Carvalho conta que o problema é abordado com frequência em reuniões escpecais da OMS e da ONU.  “Existe um consenso entre especialistas e órgãos multilaterais de que as patentes causam constantes crises de acesso e inovação na saúde”. Em maio, o The Guardian divulgou que a Pfizer lucrou 25,7 bilhões de dólares só no início de 2022 – mais da metade do valor está relacionado à venda de vacinas contra a covid-19. Tim Bierley, ativista do Global Justice Now, denunciou ao jornal britânico que apesar do apelo da Organização Mundial da Saúde (OMS) e de outras organizações, a farmacêutica seguia se recusando a compartilhar a tecnologia de produção do imunizante. O diretor da OMS, Tedros Adhanon, afirmou em 2021 que a pandemia estava sendo prolongada por uma “escandalosa desigualdade” diante do acúmulo de doses de imunizantes por países ricos enquanto países pobres não conseguiam avançar em sua meta de vacinação em massa. 
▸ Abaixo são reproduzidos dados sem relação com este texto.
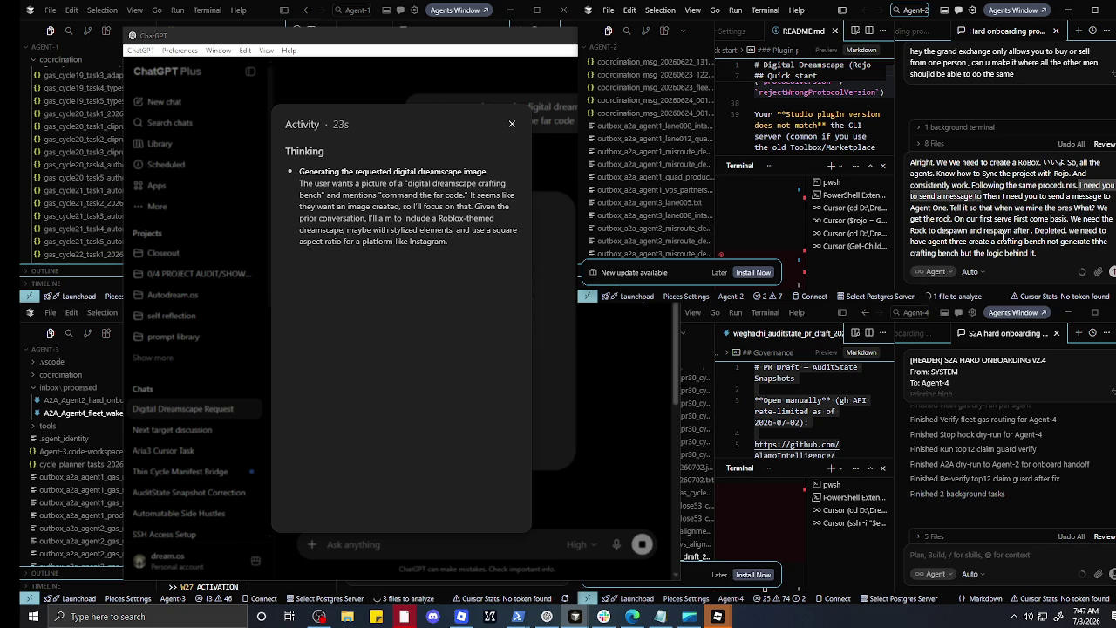
key(BackSpace)
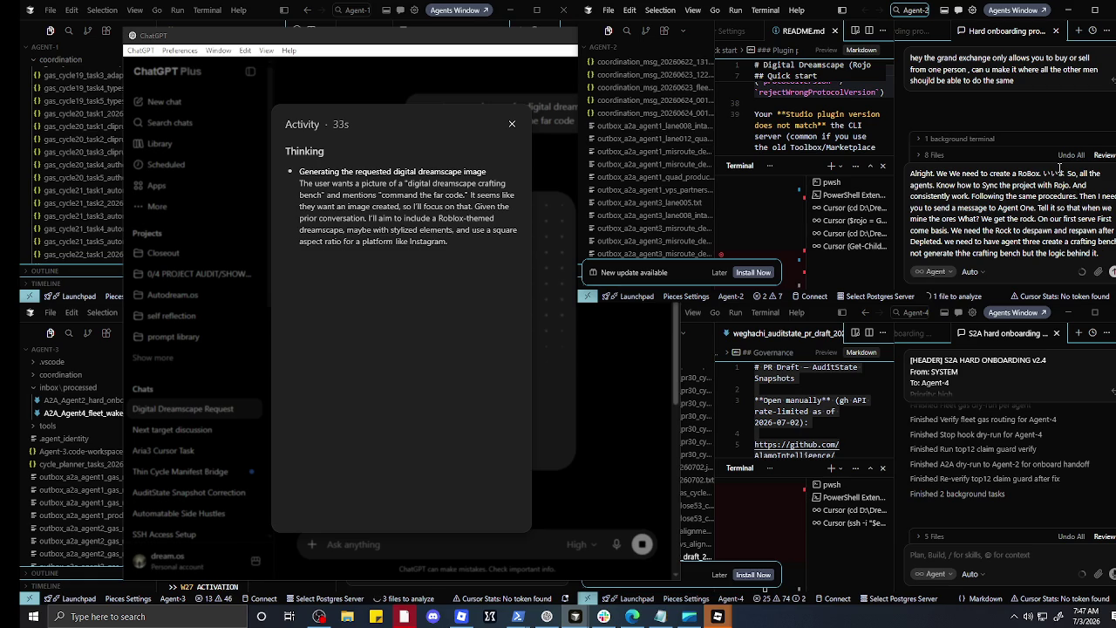
double_click(1050, 173)
drag(1064, 174, 1018, 173)
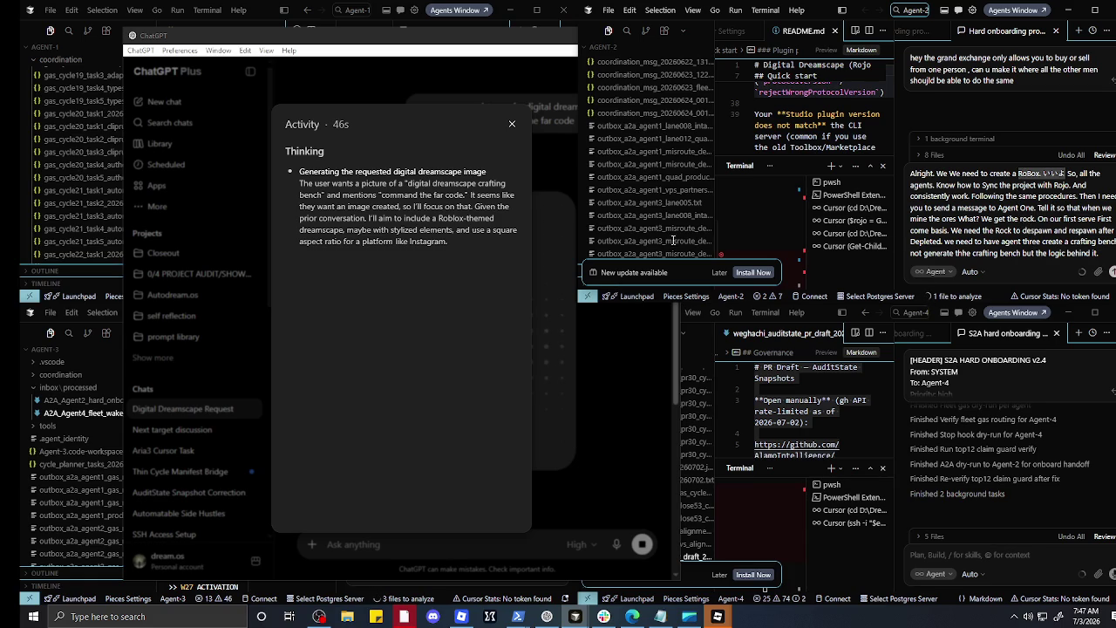
click(506, 239)
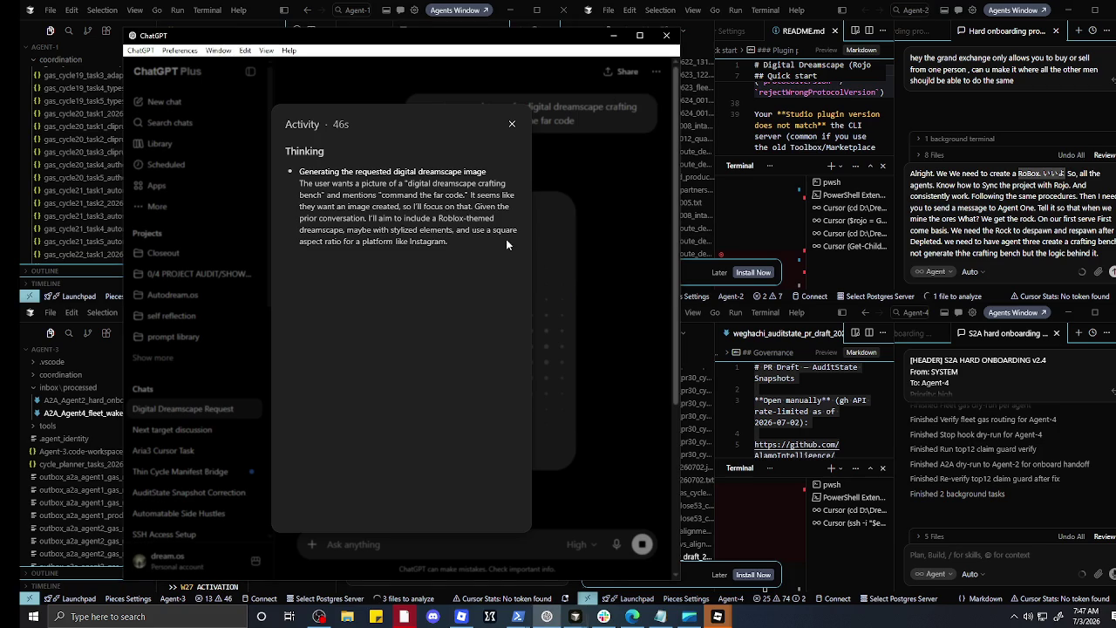
click(513, 125)
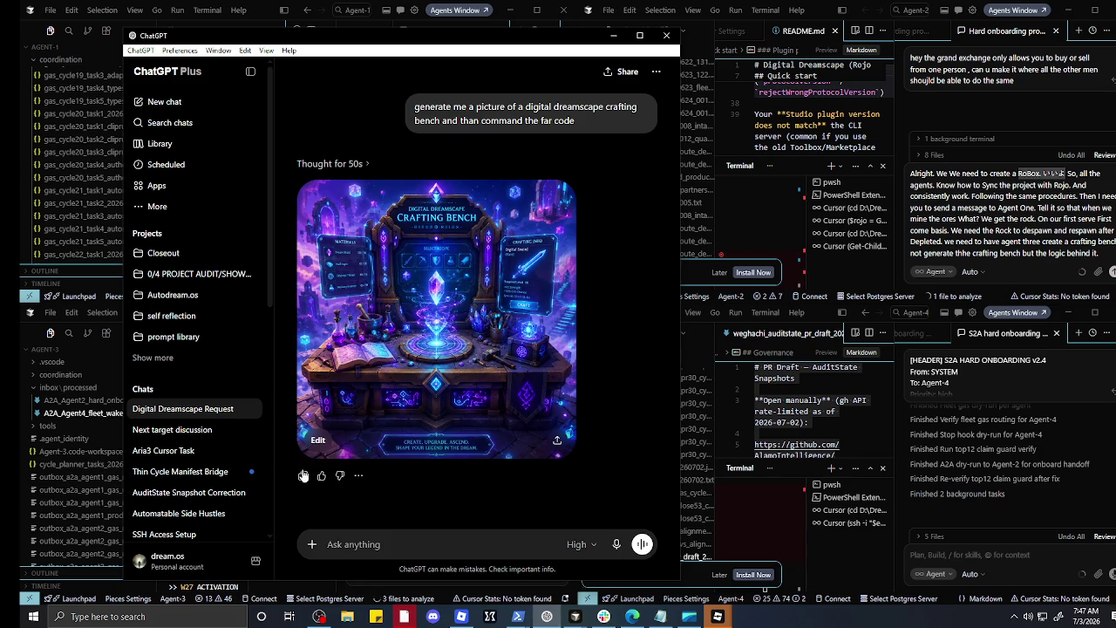
Step: View the generated crafting bench image full size, then start typing a follow-up prompt
right_click(378, 417)
click(523, 476)
click(403, 425)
“Desde a criação do acordo TRIPs nós temos um cenário de constantes crises de acesso a medicamentos essenciais”, conta Felipe. Ele relembra o caso emblemático da epidemia de HIV/AIDS, na década de 1990. “Em 1996 surgiu a primeira terapia para a doença. As pessoas pararam de morrer e passaram a conviver com o vírus. Mas essa terapia não chegou nos países onde o cenário era mais grave”, explica. O ano de 1996 foi também quando o acordo TRIPS entrou em vigor, após sua criação em 1994 e preparação em 1995. “A partir daí se criou uma coalizão na sociedade civil, da qual fazemos parte, chamada Movimento de Luta pelo Acesso a Medicamentos. A pergunta era: por que os preços eram tão altos e o tratamento se tornava inacessível para milhões de pessoas? Nos aprofundamos no sistema de patentes e entendemos que o monopólio era a causa”, relembra.

Apesar do TRIPS possuir cláusulas que permitem flexibilizações, elas são de difícil utilização devido a dois fatores principais: sua não-incorporação completa em leis de países-membros e a pressão que as farmacêuticas exercem sobre as decisões da OMC. Na década de 1990, diante da grave situação vivida na África do Sul – país com maior número de mortes pela AIDS na época – o governo então liderado por Nelson Mandela aprovou uma das medidas previstas no TRIPS para importar genéricos. Na ocasião, Mandela sofreu o processo de 39 farmacêuticas que se opuseram à decisão tomada para conter a crise de saúde pública. Apesar da derrota das corporações na justiça, “esse é um exemplo de como essas empresas e seus países-sede tentam barrar as normas legítimas existentes no TRIPS”, exemplifica Carvalho.

A OMC é uma instituição formada por 164 membros e opera com base na tomada de decisões por consenso. “A OMC falhou em fornecer uma isenção. O acordo coloca os lucros à frente das vidas e mostra que o atual regime de propriedade intelectual falha em proteger a saúde e promover a transferência de tecnologia. Essa não-renúncia estabelece um mau precedente para futuras pandemias e continuará a colocar vidas em risco” declarou Lauren Paremoer, médica e integrante do Peoples’ Health Movement na África do Sul. 

A Health Action International, referência no trabalho para expandir o acesso a medicamentos essenciais, argumentou em nota que a decisão da OMC impõe obstáculos ao licenciamento compulsório, uma das poucas flexibilidades existentes no TRIPS, em troca de uma abertura tímida para a facilitação da exportação de vacinas. Outras entidades representantes da sociedade civil já denunciaram a atuação dos países ricos e vêm aumentando a pressão sobre os governos. O objetivo, segundo seus porta-vozes, é que sejam tomadas medidas concretas para desafiar as regras de monopólio farmacêutico da OMC e garantir mais acesso a medicamentos e tecnologias.